Whatever appears in the listing, return all of it exactly.

———

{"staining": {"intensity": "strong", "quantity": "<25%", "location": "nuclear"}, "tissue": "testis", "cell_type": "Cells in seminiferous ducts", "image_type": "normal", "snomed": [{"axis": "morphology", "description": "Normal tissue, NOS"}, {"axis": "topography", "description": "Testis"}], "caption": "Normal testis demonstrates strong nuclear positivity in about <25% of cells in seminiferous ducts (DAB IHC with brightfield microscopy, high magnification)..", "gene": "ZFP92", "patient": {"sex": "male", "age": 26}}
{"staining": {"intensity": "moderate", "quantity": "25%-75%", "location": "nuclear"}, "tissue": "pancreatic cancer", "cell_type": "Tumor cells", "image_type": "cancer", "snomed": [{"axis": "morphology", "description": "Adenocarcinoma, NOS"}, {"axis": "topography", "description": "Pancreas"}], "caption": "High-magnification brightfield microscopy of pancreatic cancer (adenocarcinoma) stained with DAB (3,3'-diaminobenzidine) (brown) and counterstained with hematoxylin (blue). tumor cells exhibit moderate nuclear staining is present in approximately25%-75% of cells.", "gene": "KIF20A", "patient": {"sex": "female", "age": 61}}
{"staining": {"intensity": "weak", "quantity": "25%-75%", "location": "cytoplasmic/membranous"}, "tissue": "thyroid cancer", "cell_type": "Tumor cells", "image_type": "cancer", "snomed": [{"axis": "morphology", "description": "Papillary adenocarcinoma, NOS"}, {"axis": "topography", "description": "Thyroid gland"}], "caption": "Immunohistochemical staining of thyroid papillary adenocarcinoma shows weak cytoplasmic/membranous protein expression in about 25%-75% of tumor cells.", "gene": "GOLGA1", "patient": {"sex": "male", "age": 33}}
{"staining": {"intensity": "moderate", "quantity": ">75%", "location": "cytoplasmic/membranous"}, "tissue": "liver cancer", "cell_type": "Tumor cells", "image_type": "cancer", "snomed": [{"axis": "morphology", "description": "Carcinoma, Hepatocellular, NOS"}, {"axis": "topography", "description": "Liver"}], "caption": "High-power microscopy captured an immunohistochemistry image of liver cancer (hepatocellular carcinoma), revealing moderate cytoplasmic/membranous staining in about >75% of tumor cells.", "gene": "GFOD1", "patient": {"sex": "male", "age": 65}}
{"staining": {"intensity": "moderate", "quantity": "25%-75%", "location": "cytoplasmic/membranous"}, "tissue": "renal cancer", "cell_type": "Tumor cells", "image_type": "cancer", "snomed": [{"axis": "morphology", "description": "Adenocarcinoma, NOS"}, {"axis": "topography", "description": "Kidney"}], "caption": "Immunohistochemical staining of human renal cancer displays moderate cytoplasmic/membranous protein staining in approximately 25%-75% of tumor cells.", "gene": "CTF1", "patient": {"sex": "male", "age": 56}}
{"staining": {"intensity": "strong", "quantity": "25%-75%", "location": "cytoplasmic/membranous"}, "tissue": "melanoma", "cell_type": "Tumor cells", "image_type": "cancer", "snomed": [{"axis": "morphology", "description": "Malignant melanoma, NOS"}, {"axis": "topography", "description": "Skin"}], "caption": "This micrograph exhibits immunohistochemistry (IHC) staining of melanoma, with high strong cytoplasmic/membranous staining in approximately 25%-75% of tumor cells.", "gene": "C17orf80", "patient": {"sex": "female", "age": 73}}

———

▶ **Written answer**:
{"staining": {"intensity": "strong", "quantity": "<25%", "location": "nuclear"}, "tissue": "testis", "cell_type": "Cells in seminiferous ducts", "image_type": "normal", "snomed": [{"axis": "morphology", "description": "Normal tissue, NOS"}, {"axis": "topography", "description": "Testis"}], "caption": "Normal testis demonstrates strong nuclear positivity in about <25% of cells in seminiferous ducts (DAB IHC with brightfield microscopy, high magnification)..", "gene": "ZFP92", "patient": {"sex": "male", "age": 26}}
{"staining": {"intensity": "moderate", "quantity": "25%-75%", "location": "nuclear"}, "tissue": "pancreatic cancer", "cell_type": "Tumor cells", "image_type": "cancer", "snomed": [{"axis": "morphology", "description": "Adenocarcinoma, NOS"}, {"axis": "topography", "description": "Pancreas"}], "caption": "High-magnification brightfield microscopy of pancreatic cancer (adenocarcinoma) stained with DAB (3,3'-diaminobenzidine) (brown) and counterstained with hematoxylin (blue). tumor cells exhibit moderate nuclear staining is present in approximately25%-75% of cells.", "gene": "KIF20A", "patient": {"sex": "female", "age": 61}}
{"staining": {"intensity": "weak", "quantity": "25%-75%", "location": "cytoplasmic/membranous"}, "tissue": "thyroid cancer", "cell_type": "Tumor cells", "image_type": "cancer", "snomed": [{"axis": "morphology", "description": "Papillary adenocarcinoma, NOS"}, {"axis": "topography", "description": "Thyroid gland"}], "caption": "Immunohistochemical staining of thyroid papillary adenocarcinoma shows weak cytoplasmic/membranous protein expression in about 25%-75% of tumor cells.", "gene": "GOLGA1", "patient": {"sex": "male", "age": 33}}
{"staining": {"intensity": "moderate", "quantity": ">75%", "location": "cytoplasmic/membranous"}, "tissue": "liver cancer", "cell_type": "Tumor cells", "image_type": "cancer", "snomed": [{"axis": "morphology", "description": "Carcinoma, Hepatocellular, NOS"}, {"axis": "topography", "description": "Liver"}], "caption": "High-power microscopy captured an immunohistochemistry image of liver cancer (hepatocellular carcinoma), revealing moderate cytoplasmic/membranous staining in about >75% of tumor cells.", "gene": "GFOD1", "patient": {"sex": "male", "age": 65}}
{"staining": {"intensity": "moderate", "quantity": "25%-75%", "location": "cytoplasmic/membranous"}, "tissue": "renal cancer", "cell_type": "Tumor cells", "image_type": "cancer", "snomed": [{"axis": "morphology", "description": "Adenocarcinoma, NOS"}, {"axis": "topography", "description": "Kidney"}], "caption": "Immunohistochemical staining of human renal cancer displays moderate cytoplasmic/membranous protein staining in approximately 25%-75% of tumor cells.", "gene": "CTF1", "patient": {"sex": "male", "age": 56}}
{"staining": {"intensity": "strong", "quantity": "25%-75%", "location": "cytoplasmic/membranous"}, "tissue": "melanoma", "cell_type": "Tumor cells", "image_type": "cancer", "snomed": [{"axis": "morphology", "description": "Malignant melanoma, NOS"}, {"axis": "topography", "description": "Skin"}], "caption": "This micrograph exhibits immunohistochemistry (IHC) staining of melanoma, with high strong cytoplasmic/membranous staining in approximately 25%-75% of tumor cells.", "gene": "C17orf80", "patient": {"sex": "female", "age": 73}}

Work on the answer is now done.